Entries provided:
****************

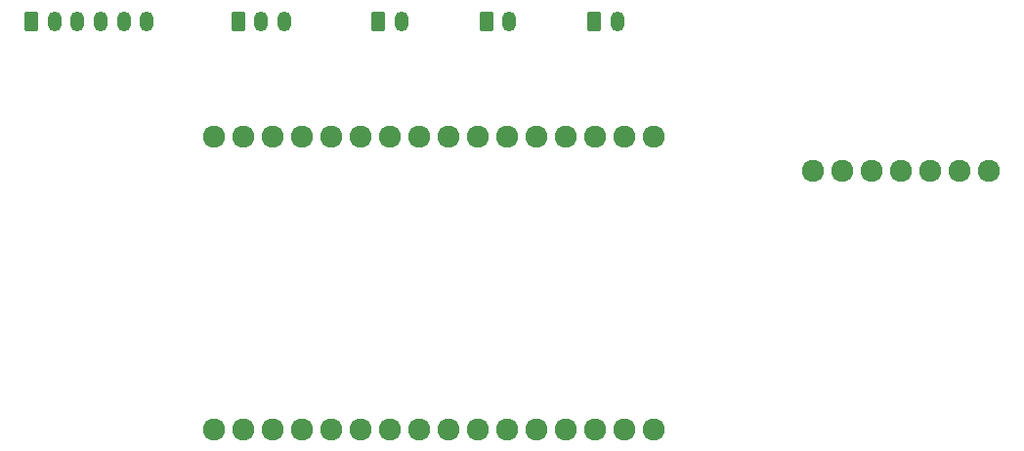
<source format=gts>
%TF.GenerationSoftware,KiCad,Pcbnew,9.0.2*%
%TF.CreationDate,2025-06-13T16:26:22+02:00*%
%TF.ProjectId,musicbox,6d757369-6362-46f7-982e-6b696361645f,rev?*%
%TF.SameCoordinates,Original*%
%TF.FileFunction,Soldermask,Top*%
%TF.FilePolarity,Negative*%
%FSLAX46Y46*%
G04 Gerber Fmt 4.6, Leading zero omitted, Abs format (unit mm)*
G04 Created by KiCad (PCBNEW 9.0.2) date 2025-06-13 16:26:22*
%MOMM*%
%LPD*%
G01*
G04 APERTURE LIST*
G04 Aperture macros list*
%AMRoundRect*
0 Rectangle with rounded corners*
0 $1 Rounding radius*
0 $2 $3 $4 $5 $6 $7 $8 $9 X,Y pos of 4 corners*
0 Add a 4 corners polygon primitive as box body*
4,1,4,$2,$3,$4,$5,$6,$7,$8,$9,$2,$3,0*
0 Add four circle primitives for the rounded corners*
1,1,$1+$1,$2,$3*
1,1,$1+$1,$4,$5*
1,1,$1+$1,$6,$7*
1,1,$1+$1,$8,$9*
0 Add four rect primitives between the rounded corners*
20,1,$1+$1,$2,$3,$4,$5,0*
20,1,$1+$1,$4,$5,$6,$7,0*
20,1,$1+$1,$6,$7,$8,$9,0*
20,1,$1+$1,$8,$9,$2,$3,0*%
G04 Aperture macros list end*
%ADD10RoundRect,0.250000X-0.350000X-0.625000X0.350000X-0.625000X0.350000X0.625000X-0.350000X0.625000X0*%
%ADD11O,1.200000X1.750000*%
%ADD12C,1.920000*%
G04 APERTURE END LIST*
D10*
%TO.C,BT1Con1*%
X127640000Y-38500000D03*
D11*
X129640000Y-38500000D03*
%TD*%
D12*
%TO.C,D32Pro1*%
X151550000Y-48500000D03*
X149010000Y-48500000D03*
X146470000Y-48500000D03*
X143930000Y-48500000D03*
X141390000Y-48500000D03*
X138850000Y-48500000D03*
X136310000Y-48500000D03*
X133770000Y-48500000D03*
X131230000Y-48500000D03*
X128690000Y-48500000D03*
X126150000Y-48500000D03*
X123610000Y-48500000D03*
X121070000Y-48500000D03*
X118530000Y-48500000D03*
X115990000Y-48500000D03*
X113450000Y-48500000D03*
X151550000Y-73900000D03*
X149010000Y-73900000D03*
X146470000Y-73900000D03*
X143930000Y-73900000D03*
X141390000Y-73900000D03*
X138850000Y-73900000D03*
X136310000Y-73900000D03*
X133770000Y-73900000D03*
X131230000Y-73900000D03*
X128690000Y-73900000D03*
X126150000Y-73900000D03*
X123610000Y-73900000D03*
X121070000Y-73900000D03*
X118530000Y-73900000D03*
X115990000Y-73900000D03*
X113450000Y-73900000D03*
%TD*%
%TO.C,AMP1*%
X165285000Y-51510000D03*
X167825000Y-51510000D03*
X170365000Y-51510000D03*
X172905000Y-51510000D03*
X175445000Y-51510000D03*
X177985000Y-51510000D03*
X180525000Y-51510000D03*
%TD*%
D10*
%TO.C,RFIDCon1*%
X97590000Y-38500000D03*
D11*
X99590000Y-38500000D03*
X101590000Y-38500000D03*
X103590000Y-38500000D03*
X105590000Y-38500000D03*
X107590000Y-38500000D03*
%TD*%
D10*
%TO.C,BT3Con1*%
X146350000Y-38500000D03*
D11*
X148350000Y-38500000D03*
%TD*%
D10*
%TO.C,NeoPixelCon1*%
X115510000Y-38500000D03*
D11*
X117510000Y-38500000D03*
X119510000Y-38500000D03*
%TD*%
D10*
%TO.C,BT2Con1*%
X137000000Y-38500000D03*
D11*
X139000000Y-38500000D03*
%TD*%
M02*

</source>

****************

Write out each entry exactly; any pictures stay out of the copy.

<source format=gts>
%TF.GenerationSoftware,KiCad,Pcbnew,9.0.2*%
%TF.CreationDate,2025-06-13T16:26:22+02:00*%
%TF.ProjectId,musicbox,6d757369-6362-46f7-982e-6b696361645f,rev?*%
%TF.SameCoordinates,Original*%
%TF.FileFunction,Soldermask,Top*%
%TF.FilePolarity,Negative*%
%FSLAX46Y46*%
G04 Gerber Fmt 4.6, Leading zero omitted, Abs format (unit mm)*
G04 Created by KiCad (PCBNEW 9.0.2) date 2025-06-13 16:26:22*
%MOMM*%
%LPD*%
G01*
G04 APERTURE LIST*
G04 Aperture macros list*
%AMRoundRect*
0 Rectangle with rounded corners*
0 $1 Rounding radius*
0 $2 $3 $4 $5 $6 $7 $8 $9 X,Y pos of 4 corners*
0 Add a 4 corners polygon primitive as box body*
4,1,4,$2,$3,$4,$5,$6,$7,$8,$9,$2,$3,0*
0 Add four circle primitives for the rounded corners*
1,1,$1+$1,$2,$3*
1,1,$1+$1,$4,$5*
1,1,$1+$1,$6,$7*
1,1,$1+$1,$8,$9*
0 Add four rect primitives between the rounded corners*
20,1,$1+$1,$2,$3,$4,$5,0*
20,1,$1+$1,$4,$5,$6,$7,0*
20,1,$1+$1,$6,$7,$8,$9,0*
20,1,$1+$1,$8,$9,$2,$3,0*%
G04 Aperture macros list end*
%ADD10RoundRect,0.250000X-0.350000X-0.625000X0.350000X-0.625000X0.350000X0.625000X-0.350000X0.625000X0*%
%ADD11O,1.200000X1.750000*%
%ADD12C,1.920000*%
G04 APERTURE END LIST*
D10*
%TO.C,BT1Con1*%
X127640000Y-38500000D03*
D11*
X129640000Y-38500000D03*
%TD*%
D12*
%TO.C,D32Pro1*%
X151550000Y-48500000D03*
X149010000Y-48500000D03*
X146470000Y-48500000D03*
X143930000Y-48500000D03*
X141390000Y-48500000D03*
X138850000Y-48500000D03*
X136310000Y-48500000D03*
X133770000Y-48500000D03*
X131230000Y-48500000D03*
X128690000Y-48500000D03*
X126150000Y-48500000D03*
X123610000Y-48500000D03*
X121070000Y-48500000D03*
X118530000Y-48500000D03*
X115990000Y-48500000D03*
X113450000Y-48500000D03*
X151550000Y-73900000D03*
X149010000Y-73900000D03*
X146470000Y-73900000D03*
X143930000Y-73900000D03*
X141390000Y-73900000D03*
X138850000Y-73900000D03*
X136310000Y-73900000D03*
X133770000Y-73900000D03*
X131230000Y-73900000D03*
X128690000Y-73900000D03*
X126150000Y-73900000D03*
X123610000Y-73900000D03*
X121070000Y-73900000D03*
X118530000Y-73900000D03*
X115990000Y-73900000D03*
X113450000Y-73900000D03*
%TD*%
%TO.C,AMP1*%
X165285000Y-51510000D03*
X167825000Y-51510000D03*
X170365000Y-51510000D03*
X172905000Y-51510000D03*
X175445000Y-51510000D03*
X177985000Y-51510000D03*
X180525000Y-51510000D03*
%TD*%
D10*
%TO.C,RFIDCon1*%
X97590000Y-38500000D03*
D11*
X99590000Y-38500000D03*
X101590000Y-38500000D03*
X103590000Y-38500000D03*
X105590000Y-38500000D03*
X107590000Y-38500000D03*
%TD*%
D10*
%TO.C,BT3Con1*%
X146350000Y-38500000D03*
D11*
X148350000Y-38500000D03*
%TD*%
D10*
%TO.C,NeoPixelCon1*%
X115510000Y-38500000D03*
D11*
X117510000Y-38500000D03*
X119510000Y-38500000D03*
%TD*%
D10*
%TO.C,BT2Con1*%
X137000000Y-38500000D03*
D11*
X139000000Y-38500000D03*
%TD*%
M02*

</source>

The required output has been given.